You score the output. You capture the path. The path is what makes the score actionable instead of just alarming. One without the other is half a workflow.

What an operational eval actually looks like

Let's make it concrete. AgentLens gives you a structured trace per run; agent-eval lets you assert against it. Here's the shape:

import { defineEval, runEval } from "agent-eval";
import { getTrace } from "agentlens";

// A "case" is one task we want the agent to handle.
const eval = defineEval({
 name: "refund-lookup",
 cases: [
 { input: "Where is my refund for order 88231?", expectResolved: true },
 ],

 // Correctness — necessary, but not the whole story.
 scorers: [
 async ({ output, expected }) => ({
 name: "resolves_refund",
 pass: output.includes("refund") && expected.expectResolved,
 }),

 // Operational scorers, pulled straight from the captured trace.
 async ({ runId }) => {
 const trace = await getTrace(runId);

 const totalTokens = trace.steps.reduce((n, s) => n + s.tokens, 0);
 const toolCalls = trace.steps.filter(s => s.type === "tool").length;
 const latencyMs = trace.endedAt - trace.startedAt;

 return [
 { name: "token_budget", pass: totalTokens <= 6000, value: totalTokens },
 { name: "tool_calls", pass: toolCalls <= 4, value: toolCalls },
 { name: "latency_p95", pass: latencyMs <= 8000, value: latencyMs },
 ];
 },
 ],
});

const report = await runEval(eval);
if (!report.passed) {
 // Same gate as a failing correctness test. No special-casing.
 process.exit(1);
}

Three things make this work, and they are all opinions I will defend.

1. The budgets live next to the correctness assertions. Not in a Grafana panel someone glances at on Fridays. In the same file, enforced by the same process.exit(1). A 5x token regression should fail the build with the same authority as a wrong answer, because operationally it is just as much a defect.

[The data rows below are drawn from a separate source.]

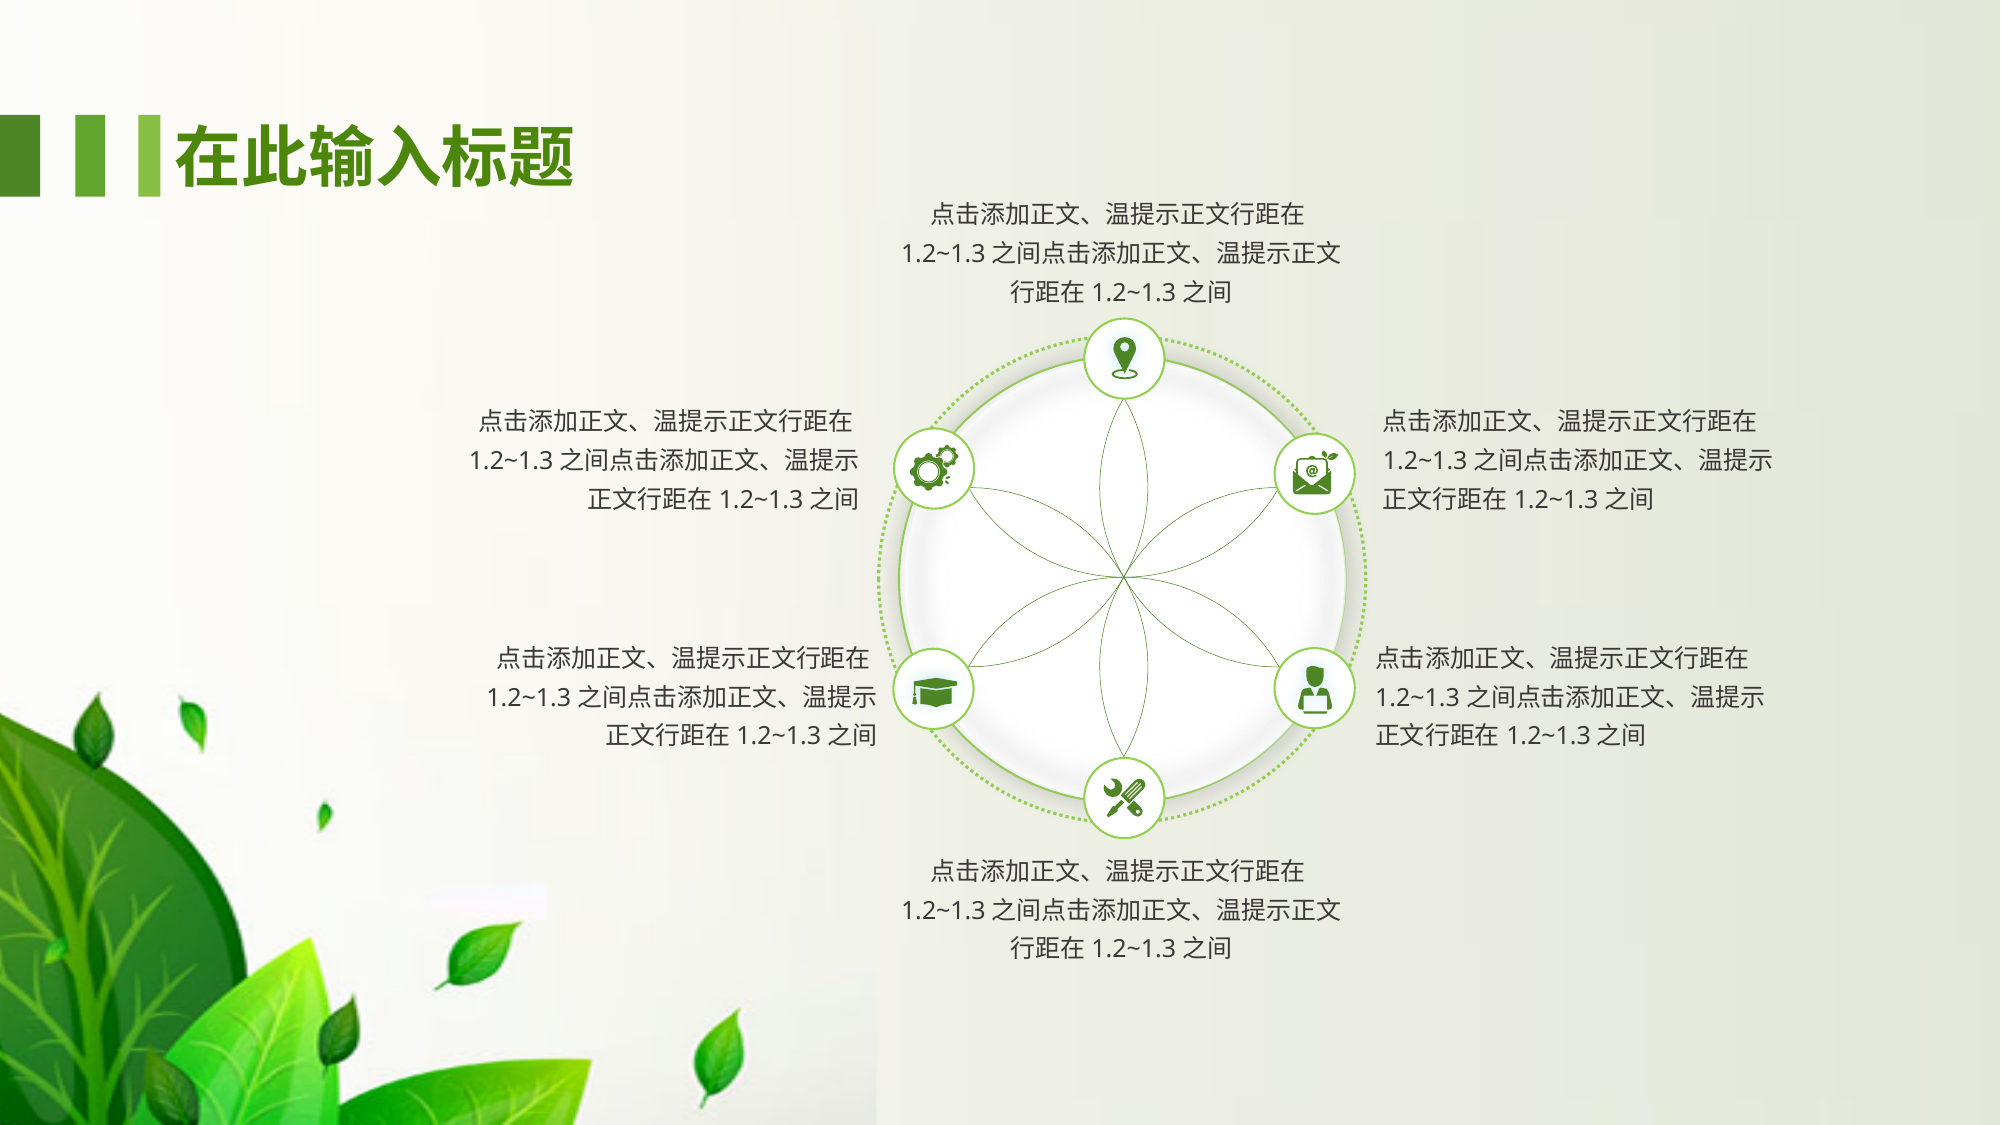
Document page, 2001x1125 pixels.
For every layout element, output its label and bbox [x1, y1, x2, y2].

text_box [893, 648, 974, 729]
text_box [1084, 318, 1165, 399]
text_box [1274, 648, 1355, 729]
picture [0, 0, 2000, 1125]
text_box [893, 428, 975, 509]
text_box [1084, 757, 1165, 839]
text_box [1274, 433, 1355, 514]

2. The numbers come from the trace, not from re-instrumentation. You are not sprinkling console.time through your agent. AgentLens already recorded every step's tokens and timing as a side effect of running. agent-eval just reads it back. If your operational metrics require a separate instrumentation pass, you will skip it, and you know you will.

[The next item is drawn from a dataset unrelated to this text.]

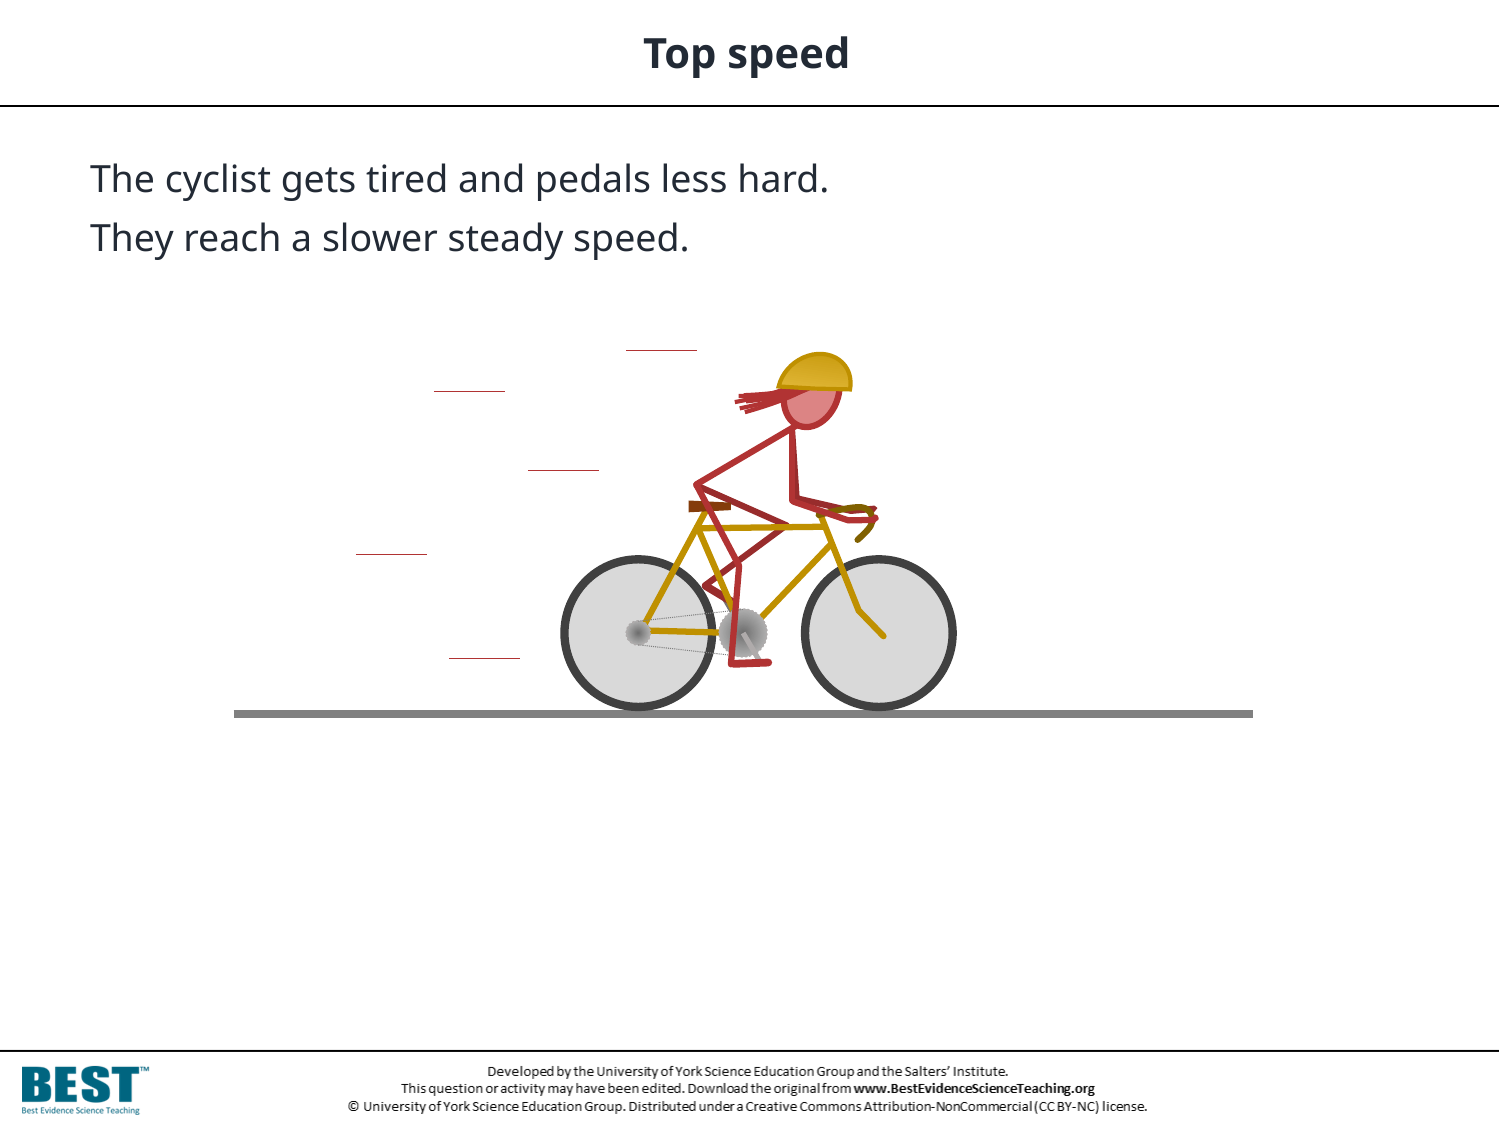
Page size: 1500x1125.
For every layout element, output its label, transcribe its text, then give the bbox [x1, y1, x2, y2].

picture [0, 105, 1500, 1125]
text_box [233, 350, 1253, 715]
text_box Top speed [23, 4, 1471, 99]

3. You assert on value, not just pass. Store the number. Because the day a budget fails, your very next question is "by how much, and since when?" — and that is a trend, not a boolean.

Catching the slow bleed

The dangerous regressions are rarely a cliff. They are a slow bleed: 4,100 tokens, then 4,400, then 4,900, each one under budget, until one day it isn't and you have no idea which of the last forty PRs did it.

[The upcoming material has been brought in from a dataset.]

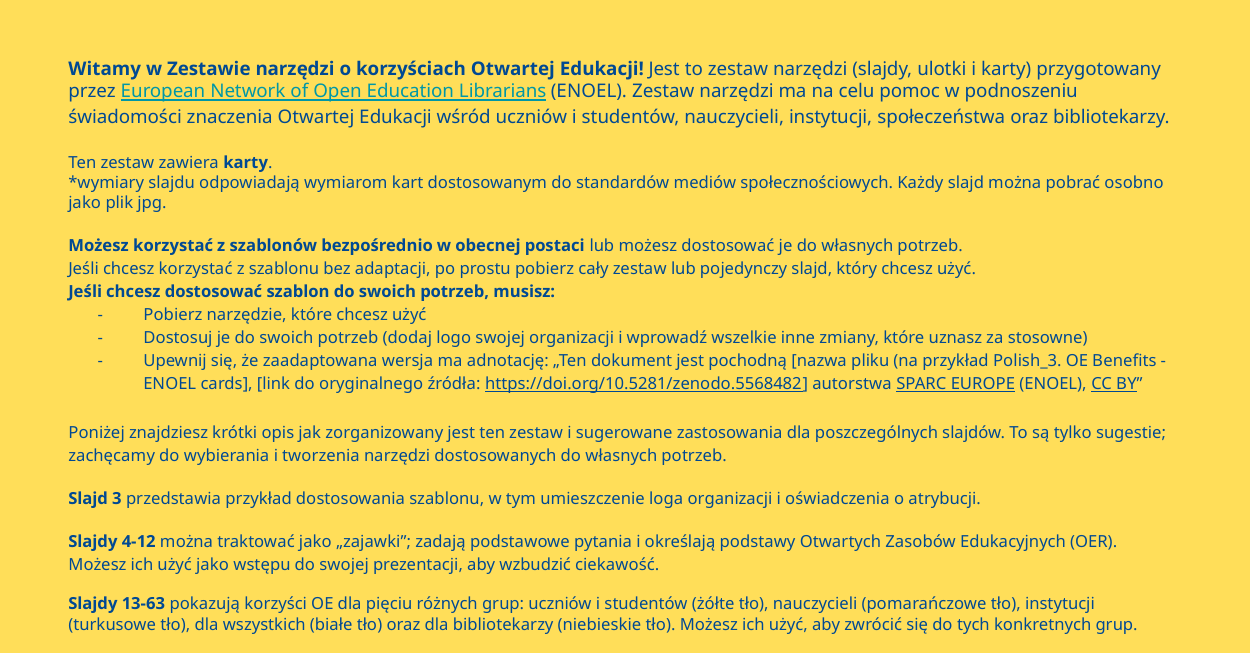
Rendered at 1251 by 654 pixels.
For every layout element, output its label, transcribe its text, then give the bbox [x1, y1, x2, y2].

text_box Witamy w Zestawie narzędzi o korzyściach Otwartej Edukacji! Jest to zestaw narzędzi (slajdy, ulotki i karty) przygotowany przez European Network of Open Education Librarians (ENOEL). Zestaw narzędzi ma na celu pomoc w podnoszeniu świadomości znaczenia Otwartej Edukacji wśród uczniów i studentów, nauczycieli, instytucji, społeczeństwa oraz bibliotekarzy. Ten zestaw zawiera karty. *wymiary slajdu odpowiadają wymiarom kart dostosowanym do standardów mediów społecznościowych. Każdy slajd można pobrać osobno jako plik jpg. Możesz korzystać z szablonów bezpośrednio w obecnej postaci lub możesz dostosować je do własnych potrzeb. Jeśli chcesz korzystać z szablonu bez adaptacji, po prostu pobierz cały zestaw lub pojedynczy slajd, który chcesz użyć. Jeśli chcesz dostosować szablon do swoich potrzeb, musisz: Pobierz narzędzie, które chcesz użyć Dostosuj je do swoich potrzeb (dodaj logo swojej organizacji i wprowadź wszelkie inne zmiany, które uznasz za stosowne) Upewnij się, że zaadaptowana wersja ma adnotację: „Ten dokument jest pochodną [nazwa pliku (na przykład Polish_3. OE Benefits - ENOEL cards], [link do oryginalnego źródła: https://doi.org/10.5281/zenodo.5568482] autorstwa SPARC EUROPE (ENOEL), CC BY” Poniżej znajdziesz krótki opis jak zorganizowany jest ten zestaw i sugerowane zastosowania dla poszczególnych slajdów. To są tylko sugestie; zachęcamy do wybierania i tworzenia narzędzi dostosowanych do własnych potrzeb. Slajd 3 przedstawia przykład dostosowania szablonu, w tym umieszczenie loga organizacji i oświadczenia o atrybucji. Slajdy 4-12 można traktować jako „zajawki”; zadają podstawowe pytania i określają podstawy Otwartych Zasobów Edukacyjnych (OER). Możesz ich użyć jako wstępu do swojej prezentacji, aby wzbudzić ciekawość. Slajdy 13-63 pokazują korzyści OE dla pięciu różnych grup: uczniów i studentów (żółte tło), nauczycieli (pomarańczowe tło), instytucji (turkusowe tło), dla wszystkich (białe tło) oraz dla bibliotekarzy (niebieskie tło). Możesz ich użyć, aby zwrócić się do tych konkretnych grup. [53, 41, 1200, 649]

Because agent-eval persists the trace-derived values per run, you diff them:

import { compareRuns } from "agent-eval";

const diff = await compareRuns({ base: "main", head: "PR-512" });

for (const m of diff.metrics) {
 if (m.delta > m.value * 0.15) {
 console.warn(
 `⚠ ${m.case}/${m.name}: ${m.baseValue}${m.headValue} ` +
 `(+${Math.round((m.delta / m.baseValue) * 100)}%) — see trace ${m.headRunId}`
 );
 }
}

A 15% jump in tokens on a PR is a conversation, even if every absolute budget still passes. And because the warning carries the AgentLens headRunId, the reviewer is one click from the exact step that moved. The eval says that it regressed; the trace says why. You don't argue about it in the PR thread — you open the trace.

The uncomfortable part

Adopting this means admitting your agent has a cost and latency profile that is a product surface, not an implementation detail. The "just add another tool call to be safe" reflex is exactly how a $400/day agent becomes a $4,000/day agent, one defensible little change at a time. None of those changes is wrong in isolation. Their sum is the incident.

So put a number on it. Score the output with agent-eval, capture the path with AgentLens, and let the two together fail your build when the agent gets correct but expensive. Correctness keeps you honest with your users. Operational evals keep you honest with everyone who has to run the thing in production — which, eventually, is you.

The agent that passes every correctness eval and still bankrupts the feature is not a hypothetical. It is the default outcome of measuring only the half of the system that is easy to measure.